▸ Instructions for the task
The whole of the material needs to be repeated exactly, line for line.

▸ The data

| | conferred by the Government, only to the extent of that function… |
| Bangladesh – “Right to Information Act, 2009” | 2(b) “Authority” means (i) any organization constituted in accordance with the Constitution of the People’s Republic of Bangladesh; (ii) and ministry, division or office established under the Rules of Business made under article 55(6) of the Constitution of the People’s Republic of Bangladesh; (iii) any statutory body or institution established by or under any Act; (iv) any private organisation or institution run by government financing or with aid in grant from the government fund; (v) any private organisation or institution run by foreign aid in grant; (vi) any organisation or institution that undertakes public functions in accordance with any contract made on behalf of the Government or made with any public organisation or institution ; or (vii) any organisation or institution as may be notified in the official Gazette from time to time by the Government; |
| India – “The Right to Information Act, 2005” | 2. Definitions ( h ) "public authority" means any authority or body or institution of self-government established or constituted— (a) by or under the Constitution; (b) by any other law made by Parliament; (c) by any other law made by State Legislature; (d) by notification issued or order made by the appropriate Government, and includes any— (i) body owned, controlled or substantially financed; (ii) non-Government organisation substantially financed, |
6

▸ Result of this exercise
| | conferred by the Government, only to the extent of that function… |
| Bangladesh – “Right to Information Act, 2009” | 2(b) “Authority” means (i) any organization constituted in accordance with the Constitution of the People’s Republic of Bangladesh; (ii) and ministry, division or office established under the Rules of Business made under article 55(6) of the Constitution of the People’s Republic of Bangladesh; (iii) any statutory body or institution established by or under any Act; (iv) any private organisation or institution run by government financing or with aid in grant from the government fund; (v) any private organisation or institution run by foreign aid in grant; (vi) any organisation or institution that undertakes public functions in accordance with any contract made on behalf of the Government or made with any public organisation or institution ; or (vii) any organisation or institution as may be notified in the official Gazette from time to time by the Government; |
| India – “The Right to Information Act, 2005” | 2. Definitions ( h ) "public authority" means any authority or body or institution of self-government established or constituted— (a) by or under the Constitution; (b) by any other law made by Parliament; (c) by any other law made by State Legislature; (d) by notification issued or order made by the appropriate Government, and includes any— (i) body owned, controlled or substantially financed; (ii) non-Government organisation substantially financed, |
6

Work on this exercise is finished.